SET EXERCISE – Continue the text on enhanced oil recovery, beginning immediately after its final sentence.

SOURCE TEXT –
- - - - - - -
Enhanced oil recovery (EOR) refers to a set of techniques used to extract oil that conventional drilling and pumping methods leave behind in a reservoir. After an oil well’s natural pressure drops and basic water injection (known as secondary recovery) runs its course, roughly two-thirds of the original oil typically remains trapped underground. EOR methods can push total recovery to 30 to 60 percent or more of a reservoir’s original oil in place, according to the U.S. Department of Energy.
Why Standard Methods Leave Oil Behind
When a well is first drilled, natural underground pressure pushes oil to the surface. This is called primary recovery, and it usually captures only about 10 to 15 percent of the oil in the reservoir. Operators then move to secondary recovery, most often by injecting water into the formation to maintain pressure and sweep oil toward production wells. Even after this stage, a large share of oil stays locked in the rock’s tiny pore spaces, held there by friction, viscosity, and surface tension.
- - - - - - -
Dataset items:
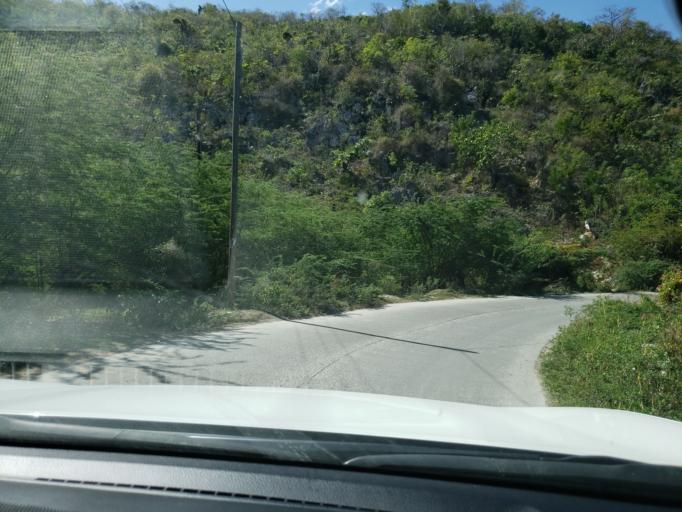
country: HT
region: Nippes
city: Miragoane
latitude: 18.4441
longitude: -73.1005
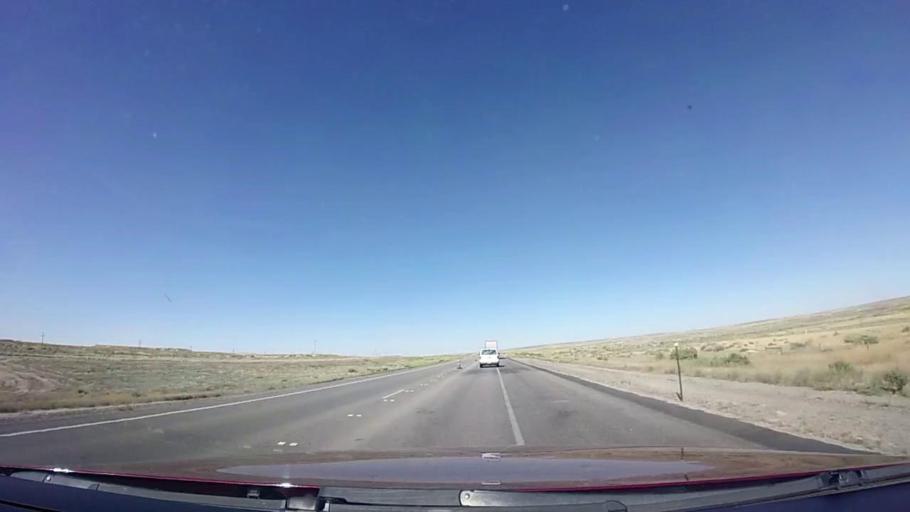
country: US
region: Wyoming
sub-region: Carbon County
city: Rawlins
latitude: 41.7058
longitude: -107.8825
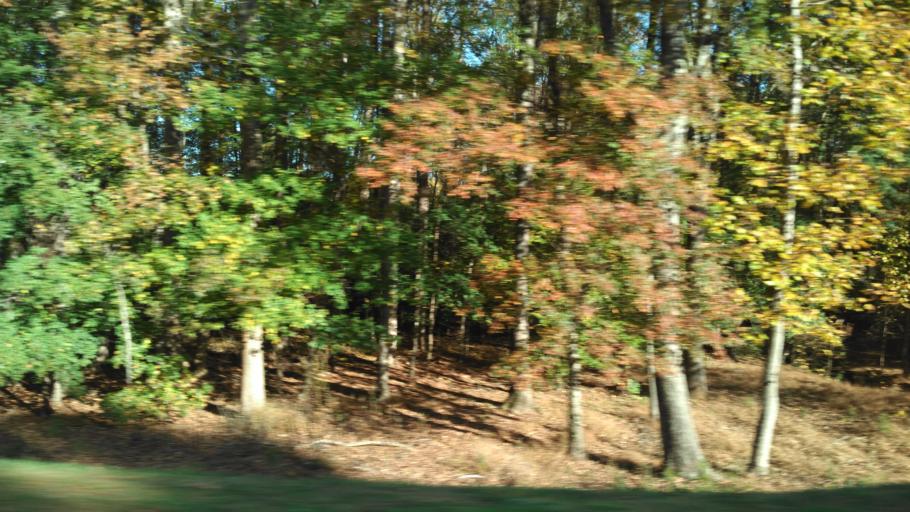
- - - - - - -
TASK OUTPUT –
EOR is sometimes called tertiary recovery because it comes after those first two stages. Each EOR method works by changing the physical or chemical properties of the oil, the rock, or both, making it easier for trapped oil to flow. The three commercially proven categories are thermal recovery, gas injection, and chemical injection.
Thermal Recovery
Thermal recovery lowers oil’s viscosity (its resistance to flow) by introducing heat into the reservoir, most commonly by injecting steam. Think of it like warming up cold honey so it pours more easily. Once the heavy, thick oil heats up, it moves through the rock toward production wells far more readily than it would at reservoir temperature.
Steam injection is the most widely used form of thermal EOR. In a typical operation, high-pressure steam is pumped down an injection well, heating the surrounding formation. The process works especially well in reservoirs containing heavy crude oil that is too thick to flow on its own at natural temperatures. Some operations use a cyclic approach, alternating between injecting steam and producing oil from the same well, while others maintain continuous steam injection through dedicated wells.
Gas Injection
Gas injection works in two ways depending on the gas used and reservoir conditions. Injected gas can physically expand inside the reservoir to push oil toward production wells, or it can dissolve into the oil itself, thinning it out and helping it flow. The most common gases used are carbon dioxide (CO2), natural gas, and nitrogen.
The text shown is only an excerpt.